■ WORK TO BE COMPLETED ■
When a line in the listing below contains the word "down", return a copy of that line.

■ DATA SHOWN ■
────
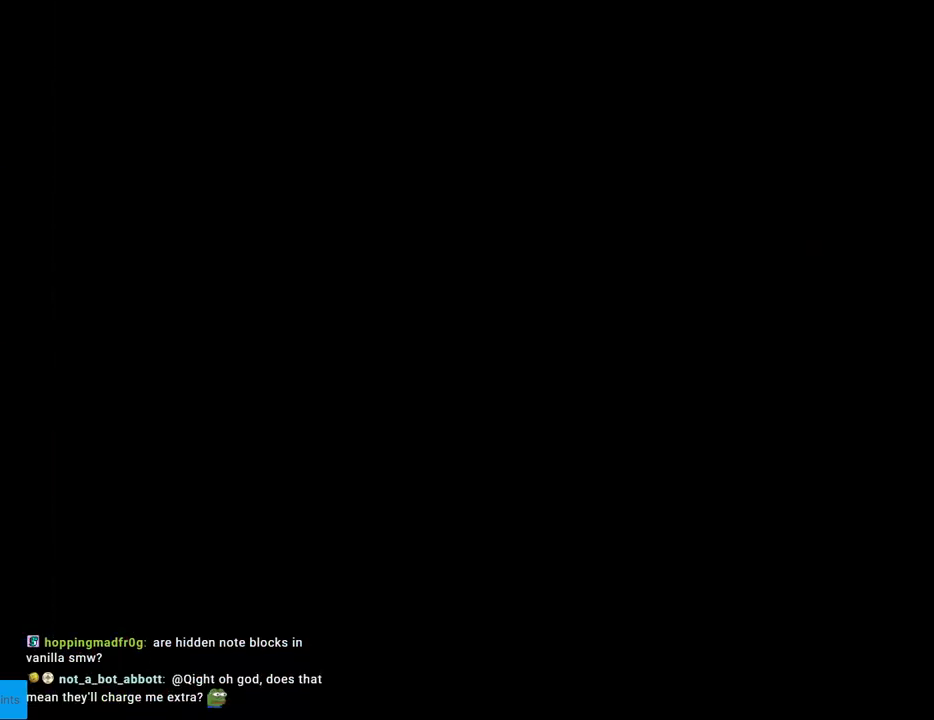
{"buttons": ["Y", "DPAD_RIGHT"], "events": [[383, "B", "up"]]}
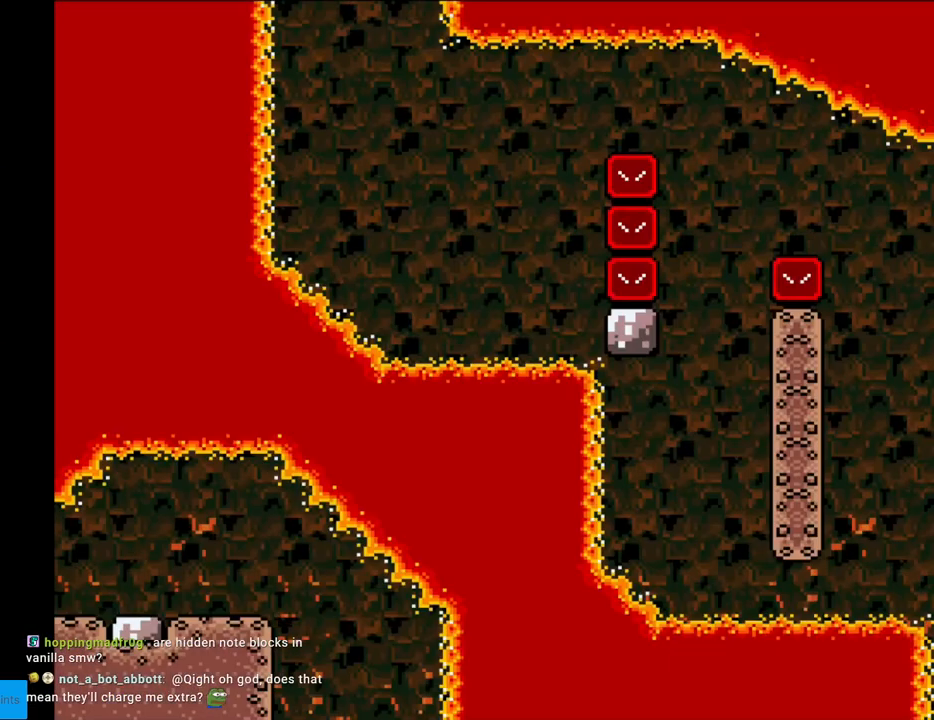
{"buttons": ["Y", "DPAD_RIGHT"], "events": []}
────
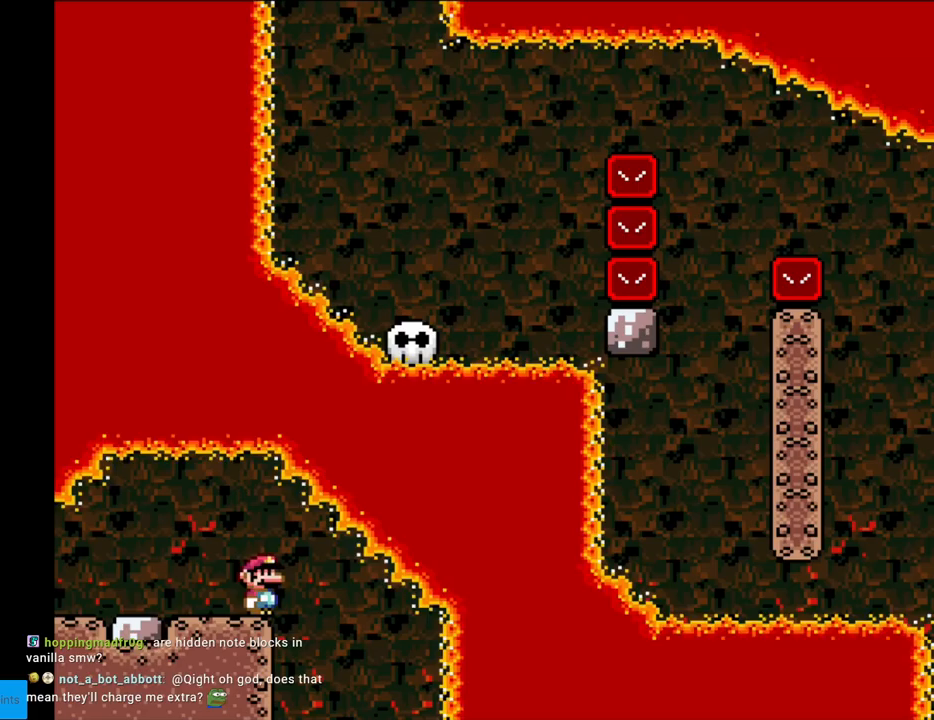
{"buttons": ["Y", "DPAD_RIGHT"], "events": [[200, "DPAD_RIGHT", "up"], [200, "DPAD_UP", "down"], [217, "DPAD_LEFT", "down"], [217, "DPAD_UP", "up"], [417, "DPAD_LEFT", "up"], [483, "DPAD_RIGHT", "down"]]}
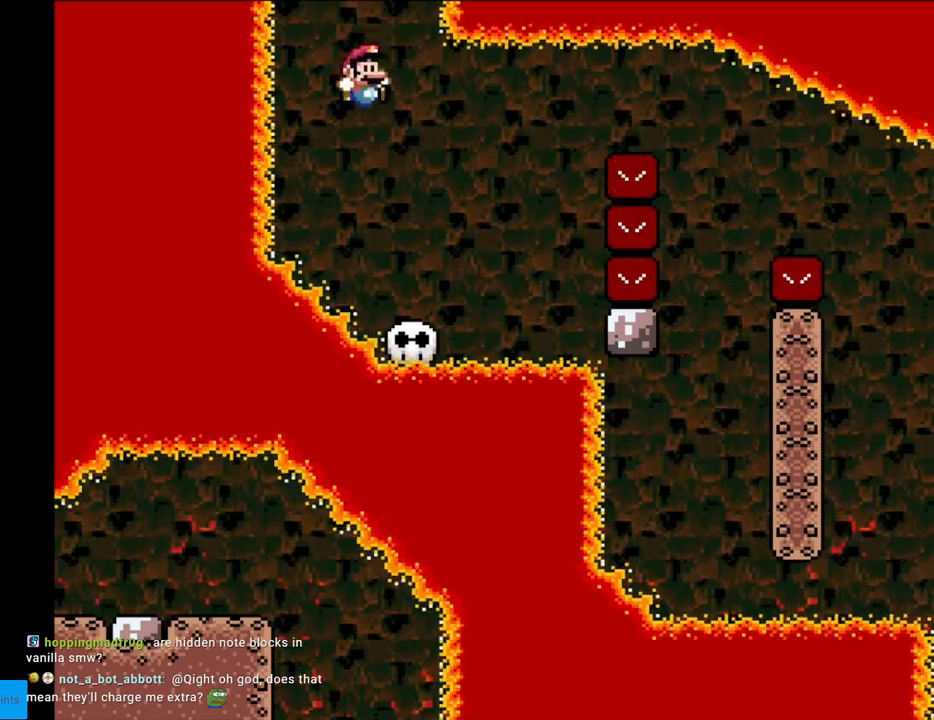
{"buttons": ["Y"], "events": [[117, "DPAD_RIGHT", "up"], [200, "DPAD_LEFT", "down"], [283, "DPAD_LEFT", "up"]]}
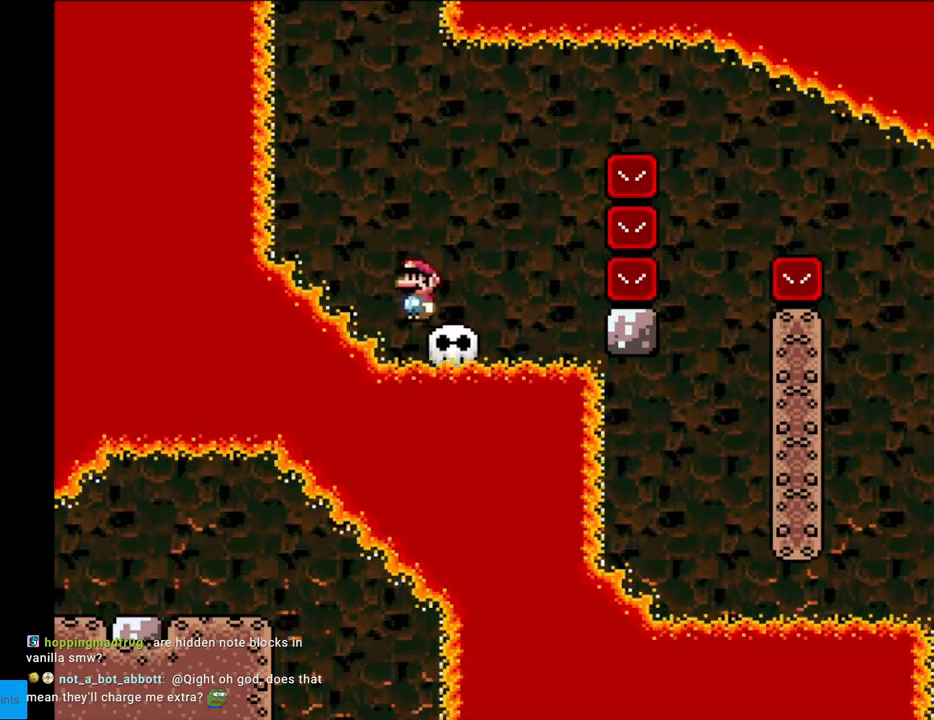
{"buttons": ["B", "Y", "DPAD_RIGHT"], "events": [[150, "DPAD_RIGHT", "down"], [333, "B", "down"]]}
────
■ RESPONSE AREA ■
{"buttons": ["Y", "DPAD_RIGHT"], "events": [[200, "DPAD_RIGHT", "up"], [200, "DPAD_UP", "down"], [217, "DPAD_LEFT", "down"], [217, "DPAD_UP", "up"], [417, "DPAD_LEFT", "up"], [483, "DPAD_RIGHT", "down"]]}
{"buttons": ["Y"], "events": [[117, "DPAD_RIGHT", "up"], [200, "DPAD_LEFT", "down"], [283, "DPAD_LEFT", "up"]]}
{"buttons": ["B", "Y", "DPAD_RIGHT"], "events": [[150, "DPAD_RIGHT", "down"], [333, "B", "down"]]}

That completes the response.